リノベのハウツー
2020.07.18
住宅エコポイントとは?新制度「次世代住宅ポイント」について徹底解説!
こんにちは。不動産ライターのchimonです。今回は、住宅エコポイントと次世代住宅ポイントについてのお話です。
住宅購入に際してはさまざまな制度がありますが、その一つが2009年に初めて導入された住宅エコポイントです。住宅エコポイントは名称や目的が変更されながら運用されてきており、2019年には新制度「次世代住宅ポイント」として復活しています。
そこで今回は、旧来の住宅エコポイントと新たな次世代住宅ポイントがどのような制度なのか、両者にはどのような違いがあるのか、ご紹介していきます。
住宅エコポイント制度ってどんな制度?
まずは、かつての住宅エコポイント制度について見ていきましょう。冒頭でもお話しした通り、時代背景によって名称や目的を変更しながら運用されてきた経緯があるため、時系列で解説していきます。
2009年導入の初代住宅エコポイント
2009年に初めて導入された住宅エコポイントは、2010年3月から申請を開始。その後、経済対策として1年延長が決定されたことから、2011年末までに着工した住宅が対象となりました。
環境に配慮したエコ住宅を取得した人に対する支援制度という意味合いがあり、次のような場合がポイントの発行対象とされていました。
●エコ住宅の新築
●省エネ法に基づくトップランナー基準相当の住宅
●省エネ基準を満たす木造住宅
●太陽熱利用システムの設置
●エコリフォーム
●窓、外壁、屋根・天井、床の断熱改修
●バリアフリー改修
●太陽熱利用システム、節水型トイレ、高断熱浴槽の設置
「復興支援・住宅エコポイント」として復活
2009年に導入されて好評を博した住宅エコポイントでしたが、2011年3月の東日本大震災を受け、2011年に「復興支援・住宅エコポイント」として復活しました。震災からの復興支援という意味合いが強く、2012年10月までに着工した住宅を対象とするものでした。
基本は初代の住宅エコポイントと変わりませんが、耐震改修が新たなポイントの発行対象に加えられた点が特徴。また、ポイントによって交換できる商品として、被災地の商品が取り入れられた点もポイントと言えるでしょう。
経済対策で復活した「省エネ住宅ポイント」
経済情勢を踏まえ、2014年末から2016年3月にかけて「省エネ住宅ポイント」が登場。従来の住宅エコポイントと比較して、次のような点が変更されました。
●対象住宅に「完成済新築住宅の購入」を追加
●リフォームの対象要件として「設備エコ改修」を追加
環境に配慮した住宅を増やすということに加え、経済を活性化するという意味合いが重視されたと考えられます。
新制度「次世代住宅ポイント」ってどんな制度?
これまで名称や目的を変えながら、断続的に継続してきた住宅エコポイント。2019年10月には、消費増税による住宅購入の負担を少しでも減らすため、新制度「次世代住宅ポイント」として復活しました。

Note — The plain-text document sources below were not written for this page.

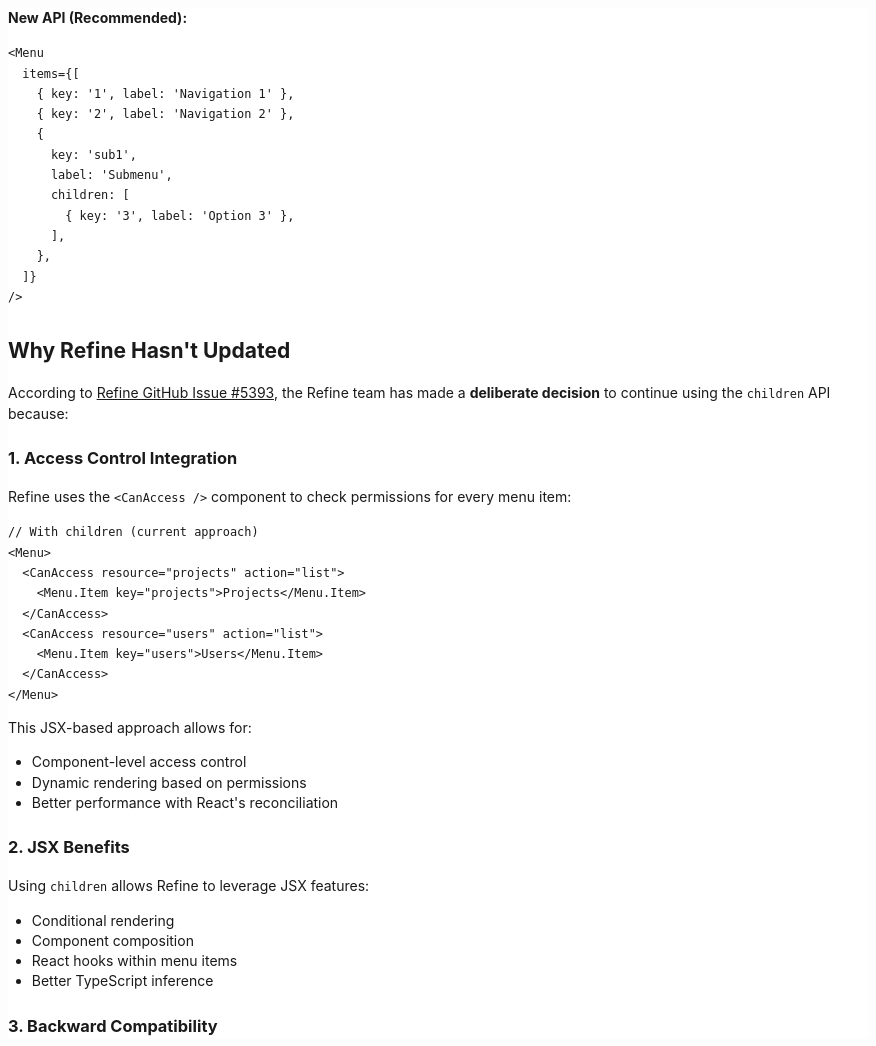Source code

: **New API (Recommended):**
```tsx
<Menu
  items={[
    { key: '1', label: 'Navigation 1' },
    { key: '2', label: 'Navigation 2' },
    {
      key: 'sub1',
      label: 'Submenu',
      children: [
        { key: '3', label: 'Option 3' },
      ],
    },
  ]}
/>
```

## Why Refine Hasn't Updated

According to [Refine GitHub Issue #5393](https://github.com/refinedev/refine/issues/5393), the Refine team has made a **deliberate decision** to continue using the `children` API because:

### 1. **Access Control Integration**

Refine uses the `<CanAccess />` component to check permissions for every menu item:

```tsx
// With children (current approach)
<Menu>
  <CanAccess resource="projects" action="list">
    <Menu.Item key="projects">Projects</Menu.Item>
  </CanAccess>
  <CanAccess resource="users" action="list">
    <Menu.Item key="users">Users</Menu.Item>
  </CanAccess>
</Menu>
```

This JSX-based approach allows for:
- Component-level access control
- Dynamic rendering based on permissions
- Better performance with React's reconciliation

### 2. **JSX Benefits**

Using `children` allows Refine to leverage JSX features:
- Conditional rendering
- Component composition
- React hooks within menu items
- Better TypeScript inference

### 3. **Backward Compatibility**
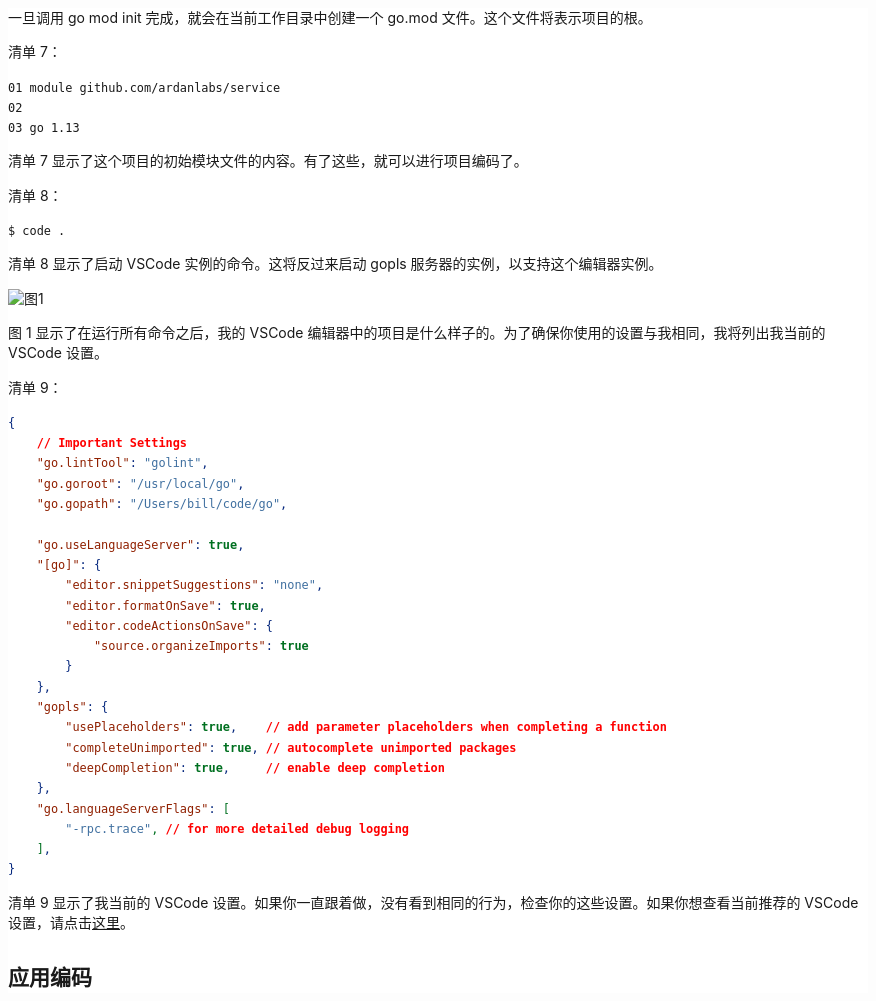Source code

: 一旦调用 go mod init 完成，就会在当前工作目录中创建一个 go.mod 文件。这个文件将表示项目的根。

清单 7：

```bash
01 module github.com/ardanlabs/service
02
03 go 1.13
```

清单 7 显示了这个项目的初始模块文件的内容。有了这些，就可以进行项目编码了。

清单 8：

```bash
$ code .
```

清单 8 显示了启动 VSCode 实例的命令。这将反过来启动 gopls 服务器的实例，以支持这个编辑器实例。

![图1](https://www.ardanlabs.com/images/goinggo/110_figure1.png)

图 1 显示了在运行所有命令之后，我的 VSCode 编辑器中的项目是什么样子的。为了确保你使用的设置与我相同，我将列出我当前的 VSCode 设置。

清单 9：

```json
{
    // Important Settings
    "go.lintTool": "golint",
    "go.goroot": "/usr/local/go",
    "go.gopath": "/Users/bill/code/go",

    "go.useLanguageServer": true,
    "[go]": {
        "editor.snippetSuggestions": "none",
        "editor.formatOnSave": true,
        "editor.codeActionsOnSave": {
            "source.organizeImports": true
        }
    },
    "gopls": {
        "usePlaceholders": true,    // add parameter placeholders when completing a function
        "completeUnimported": true, // autocomplete unimported packages
        "deepCompletion": true,     // enable deep completion
    },
    "go.languageServerFlags": [
        "-rpc.trace", // for more detailed debug logging
    ],
}
```

清单 9 显示了我当前的 VSCode 设置。如果你一直跟着做，没有看到相同的行为，检查你的这些设置。如果你想查看当前推荐的 VSCode 设置，请点击[这里](https://github.com/golang/tools/blob/master/gopls/doc/vscode.md)。

## 应用编码
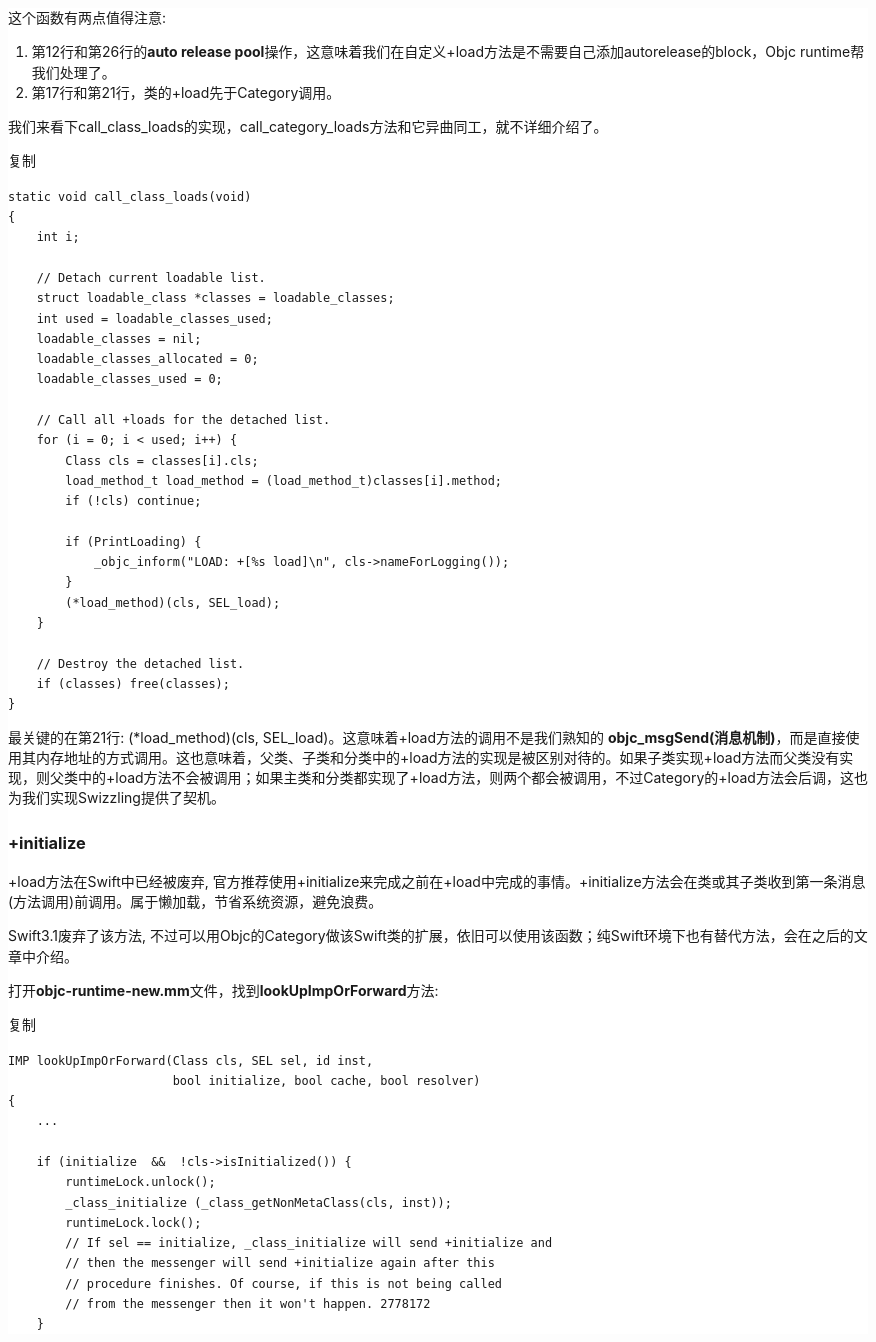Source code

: 这个函数有两点值得注意:

1. 第12行和第26行的**auto release pool**操作，这意味着我们在自定义+load方法是不需要自己添加autorelease的block，Objc runtime帮我们处理了。
2. 第17行和第21行，类的+load先于Category调用。

我们来看下call_class_loads的实现，call_category_loads方法和它异曲同工，就不详细介绍了。

复制

```
static void call_class_loads(void)
{
    int i;
    
    // Detach current loadable list.
    struct loadable_class *classes = loadable_classes;
    int used = loadable_classes_used;
    loadable_classes = nil;
    loadable_classes_allocated = 0;
    loadable_classes_used = 0;
    
    // Call all +loads for the detached list.
    for (i = 0; i < used; i++) {
        Class cls = classes[i].cls;
        load_method_t load_method = (load_method_t)classes[i].method;
        if (!cls) continue; 
        
        if (PrintLoading) {
            _objc_inform("LOAD: +[%s load]\n", cls->nameForLogging());
        }
        (*load_method)(cls, SEL_load);
    }
    
    // Destroy the detached list.
    if (classes) free(classes);
}
```

最关键的在第21行: (*load_method)(cls, SEL_load)。这意味着+load方法的调用不是我们熟知的 **objc_msgSend(消息机制)**，而是直接使用其内存地址的方式调用。这也意味着，父类、子类和分类中的+load方法的实现是被区别对待的。如果子类实现+load方法而父类没有实现，则父类中的+load方法不会被调用；如果主类和分类都实现了+load方法，则两个都会被调用，不过Category的+load方法会后调，这也为我们实现Swizzling提供了契机。

### +initialize

+load方法在Swift中已经被废弃, 官方推荐使用+initialize来完成之前在+load中完成的事情。+initialize方法会在类或其子类收到第一条消息(方法调用)前调用。属于懒加载，节省系统资源，避免浪费。

Swift3.1废弃了该方法, 不过可以用Objc的Category做该Swift类的扩展，依旧可以使用该函数；纯Swift环境下也有替代方法，会在之后的文章中介绍。

打开**objc-runtime-new.mm**文件，找到**lookUpImpOrForward**方法:

复制

```
IMP lookUpImpOrForward(Class cls, SEL sel, id inst, 
                       bool initialize, bool cache, bool resolver)
{
    ...
    
    if (initialize  &&  !cls->isInitialized()) {
        runtimeLock.unlock();
        _class_initialize (_class_getNonMetaClass(cls, inst));
        runtimeLock.lock();
        // If sel == initialize, _class_initialize will send +initialize and 
        // then the messenger will send +initialize again after this 
        // procedure finishes. Of course, if this is not being called 
        // from the messenger then it won't happen. 2778172
    }
```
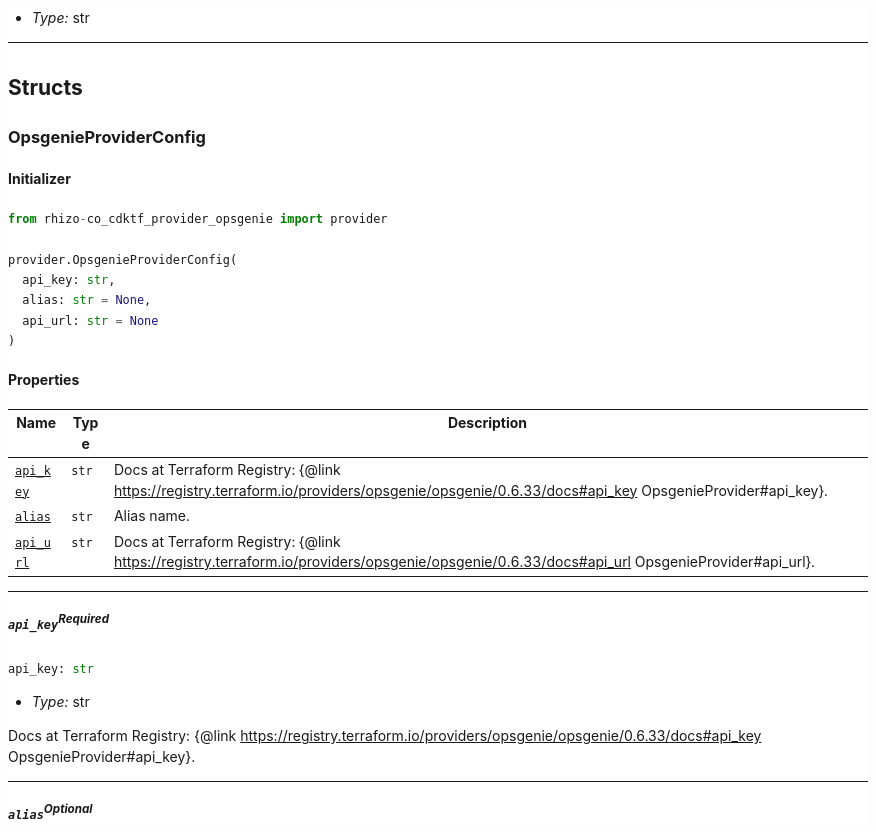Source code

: - *Type:* str

---

## Structs <a name="Structs" id="Structs"></a>

### OpsgenieProviderConfig <a name="OpsgenieProviderConfig" id="rhizo-co-terraform-provider-opsgenie.provider.OpsgenieProviderConfig"></a>

#### Initializer <a name="Initializer" id="rhizo-co-terraform-provider-opsgenie.provider.OpsgenieProviderConfig.Initializer"></a>

```python
from rhizo-co_cdktf_provider_opsgenie import provider

provider.OpsgenieProviderConfig(
  api_key: str,
  alias: str = None,
  api_url: str = None
)
```

#### Properties <a name="Properties" id="Properties"></a>

| **Name** | **Type** | **Description** |
| --- | --- | --- |
| <code><a href="#rhizo-co-terraform-provider-opsgenie.provider.OpsgenieProviderConfig.property.apiKey">api_key</a></code> | <code>str</code> | Docs at Terraform Registry: {@link https://registry.terraform.io/providers/opsgenie/opsgenie/0.6.33/docs#api_key OpsgenieProvider#api_key}. |
| <code><a href="#rhizo-co-terraform-provider-opsgenie.provider.OpsgenieProviderConfig.property.alias">alias</a></code> | <code>str</code> | Alias name. |
| <code><a href="#rhizo-co-terraform-provider-opsgenie.provider.OpsgenieProviderConfig.property.apiUrl">api_url</a></code> | <code>str</code> | Docs at Terraform Registry: {@link https://registry.terraform.io/providers/opsgenie/opsgenie/0.6.33/docs#api_url OpsgenieProvider#api_url}. |

---

##### `api_key`<sup>Required</sup> <a name="api_key" id="rhizo-co-terraform-provider-opsgenie.provider.OpsgenieProviderConfig.property.apiKey"></a>

```python
api_key: str
```

- *Type:* str

Docs at Terraform Registry: {@link https://registry.terraform.io/providers/opsgenie/opsgenie/0.6.33/docs#api_key OpsgenieProvider#api_key}.

---

##### `alias`<sup>Optional</sup> <a name="alias" id="rhizo-co-terraform-provider-opsgenie.provider.OpsgenieProviderConfig.property.alias"></a>
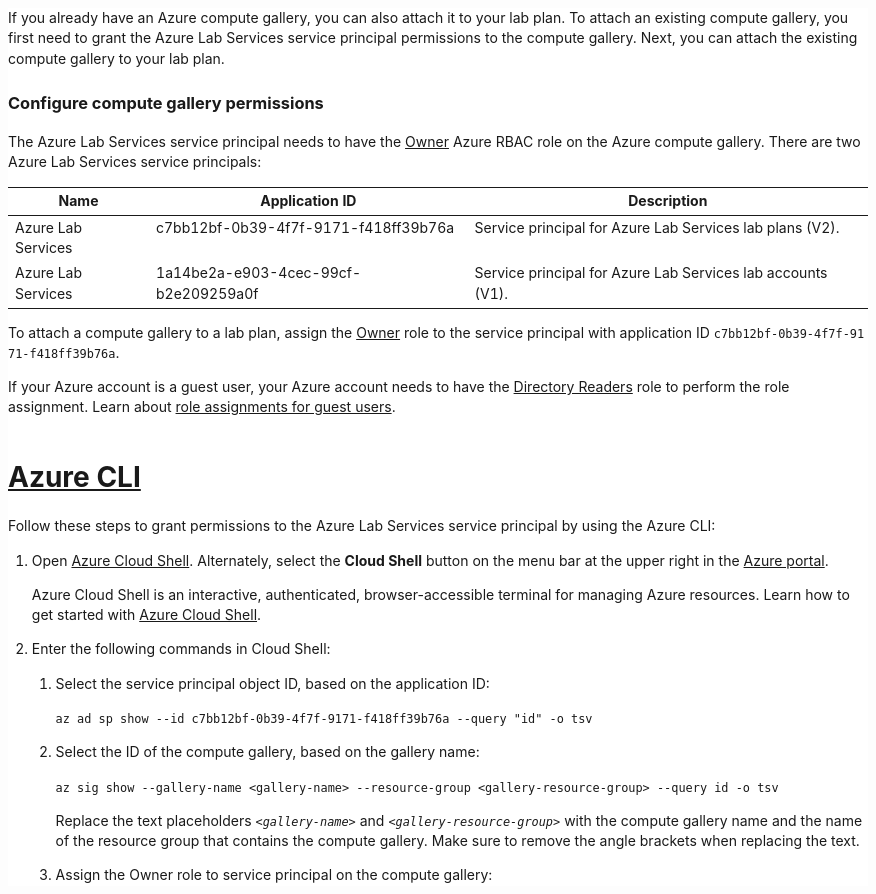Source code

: If you already have an Azure compute gallery, you can also attach it to your lab plan. To attach an existing compute gallery, you first need to grant the Azure Lab Services service principal permissions to the compute gallery. Next, you can attach the existing compute gallery to your lab plan.

### Configure compute gallery permissions

The Azure Lab Services service principal needs to have the [Owner](/azure/role-based-access-control/built-in-roles#owner) Azure RBAC role on the Azure compute gallery. There are two Azure Lab Services service principals:

| Name | Application ID | Description |
| ---- | ----- | ---- |
| Azure Lab Services | c7bb12bf-0b39-4f7f-9171-f418ff39b76a | Service principal for Azure Lab Services lab plans (V2). |
| Azure Lab Services | 1a14be2a-e903-4cec-99cf-b2e209259a0f | Service principal for Azure Lab Services lab accounts (V1). |

To attach a compute gallery to a lab plan, assign the [Owner](/azure/role-based-access-control/built-in-roles#owner) role to the service principal with application ID `c7bb12bf-0b39-4f7f-9171-f418ff39b76a`.

If your Azure account is a guest user, your Azure account needs to have the [Directory Readers](/azure/active-directory/roles/permissions-reference#directory-readers) role to perform the role assignment. Learn about [role assignments for guest users](/azure/role-based-access-control/role-assignments-external-users#guest-user-cannot-browse-users-groups-or-service-principals-to-assign-roles).

# [Azure CLI](#tab/azure-cli)

Follow these steps to grant permissions to the Azure Lab Services service principal by using the Azure CLI:

1. Open [Azure Cloud Shell](https://shell.azure.com). Alternately, select the **Cloud Shell** button on the menu bar at the upper right in the [Azure portal](https://portal.azure.com).

    Azure Cloud Shell is an interactive, authenticated, browser-accessible terminal for managing Azure resources. Learn how to get started with [Azure Cloud Shell](/azure/cloud-shell/quickstart).

1. Enter the following commands in Cloud Shell:
 
    1. Select the service principal object ID, based on the application ID:

        ```azurecli-interactive
        az ad sp show --id c7bb12bf-0b39-4f7f-9171-f418ff39b76a --query "id" -o tsv
        ```

    1. Select the ID of the compute gallery, based on the gallery name:

        ```azurecli-interactive
        az sig show --gallery-name <gallery-name> --resource-group <gallery-resource-group> --query id -o tsv
        ```

        Replace the text placeholders *`<gallery-name>`* and *`<gallery-resource-group>`* with the compute gallery name and the name of the resource group that contains the compute gallery. Make sure to remove the angle brackets when replacing the text.

    1. Assign the Owner role to service principal on the compute gallery:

当初の期間は2020年3月31日までとされており、予算は「新築:1,032億円、リフォーム:268億円」と定められています。主な対象住宅の要件は次の通りです。
●新築住宅
・一定の性能を有する住宅
・耐震性を有しない住宅の建替
・家事負担軽減に資する設備を設置した住宅
●リフォーム(いずれか1つに該当すれば対象)
・開口部、外壁、屋根・天井、床の断熱改修
・エコ住宅設備の設置
・バリアフリー改修
・耐震改修
・家事負担軽減に資する設備の設置
・リフォーム瑕疵保険への加入
・インスペクション(住宅診断)の実施
・若者・子育て世帯が中古住宅を購入して行うリフォーム
上記に該当する住宅を取得する際、建築主が申請を行うことでポイントが発行されます。このポイントを使って、各種商品と交換することができるのです。
2つの制度はどう違う?
従来の住宅エコポイントと、新制度の次世代住宅ポイントにはどのような違いがあるのでしょうか。主な違いとしては、次のような点が挙げられます。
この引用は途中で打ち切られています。